FOUR. Innovation and the sociability of academic work [slides 22-40]
Higher educational innovation alters the sociability of academic work, as it drives exchange rather than use and performance management. In this way it becomes a fundamental element in a structural adjustment policy that reshapes the relationships between academics and students. There is a range of policy pronouncements [Willetts and Byrne via the Social Market Foundation, and Rizvi et al via the IPPR], policy tools [like the Future Earnings and Employability Record, and the Teaching Excellence Framework], and funding streams that drive innovation [like learning gain], which enable transnational associations of capitals to drive variable human capital investment, financialisation and marketization. Here we see the work of Pearson driving the joy of data, venture capital investment in MOOCs, and Bain and Company’s response to “a world awash in money”. Educational innovations are sold to higher education as personalisation, or retention, or employability, or whatever. However, they are developed: in response to the development of a world market; in order to make previously marginal sectors of the economy explicitly productive; as a way of leveraging the ratio of the total surplus-value produced in society to the total capital invested; and to revolutionise the means of production.
FIVE. What is to be done?
SIX. Innovation and the colonisation of the soul [slides 41-44]

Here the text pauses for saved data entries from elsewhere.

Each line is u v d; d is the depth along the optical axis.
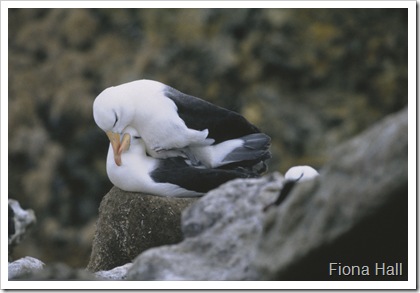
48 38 21.61
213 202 6.27
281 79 20.27
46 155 20.56
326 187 5.51
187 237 6.23
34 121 20.98
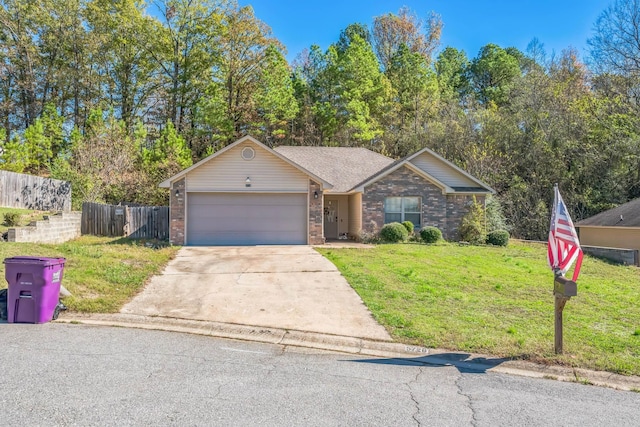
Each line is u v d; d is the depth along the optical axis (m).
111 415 3.80
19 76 33.16
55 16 33.12
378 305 8.27
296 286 9.90
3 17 31.33
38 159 26.81
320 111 35.81
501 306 8.46
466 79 42.62
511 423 4.03
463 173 20.89
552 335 6.77
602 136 26.17
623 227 19.30
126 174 25.92
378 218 19.67
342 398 4.43
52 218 16.14
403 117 36.66
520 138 28.73
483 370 5.52
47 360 5.17
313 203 18.27
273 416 3.93
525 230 26.34
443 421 4.00
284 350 6.07
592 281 11.84
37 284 6.84
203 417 3.85
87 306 7.64
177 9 34.28
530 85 30.58
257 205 18.08
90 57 34.78
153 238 19.62
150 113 37.06
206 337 6.53
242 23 33.06
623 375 5.43
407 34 41.72
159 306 8.07
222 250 15.81
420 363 5.71
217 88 33.59
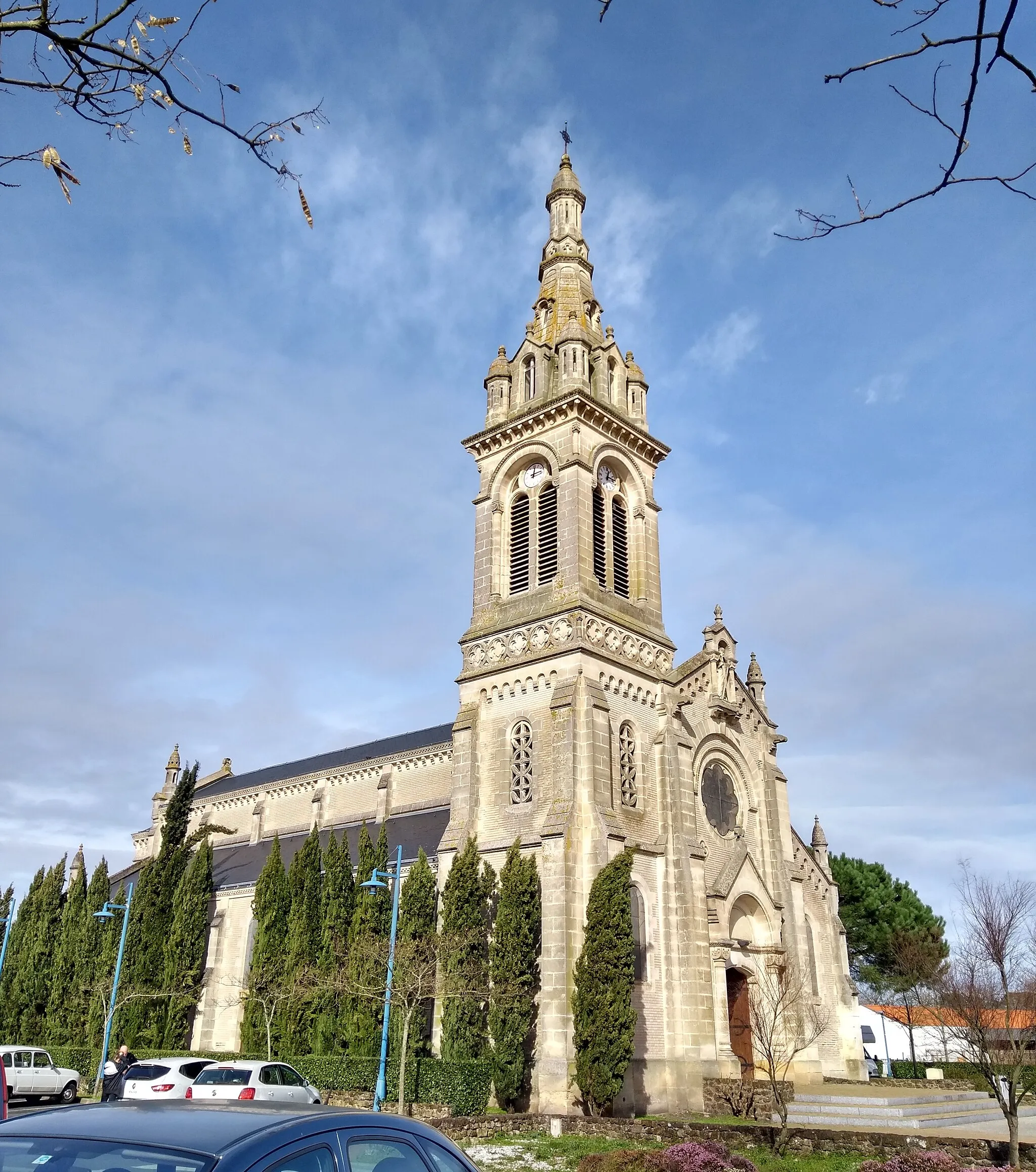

This is just a note on who has power in a world where environmental and production costs have been outsourced to the global South, and where the compulsion for innovation is driven by specific groups of men. What is the relationship between hegemony and counter-hegemony, as revealed through educational innovation?
SEVEN. Abolishing educational innovation [slides 45-56]
The general intellect offers us a way of reframing educational innovation for alternative purposes beyond the market, at the level of society. The key here is how to define a different form of sociability, so that we are able to address global crises more appropriately. In this model there is a need to abolish the distinction between the University-as-factory and society, so that concrete collective work as a social force of production enables different ways of addressing problems. Here we have examples of innovative thinking and modelling from inside the University that focus upon the struggle for alternatives. These include The University of Manchester Post-Crash Economics Society and the Women’s Budget Group. We also have examples of innovative thinking and modelling from outside the University that focus upon the struggle for alternatives. These include People’s Political Economy and the Social Science Centre. We also have examples of the innovative thinking and modelling from inside-and-outside the University that focus upon the struggle for alternatives. These include the Manchester Open Data Project, the Telekommunist Manifesto, and the FLOK Society. The examples demonstrate that the process of innovation might be repurposed for outcomes that lie beyond the market, and which are shaped through critical pedagogy and co-operative practice.
EIGHT. Is it possible to innovate against the rule of money? Is it possible to innovate so that learning and teaching enable self-actualisation in a world that is framed by emergencies?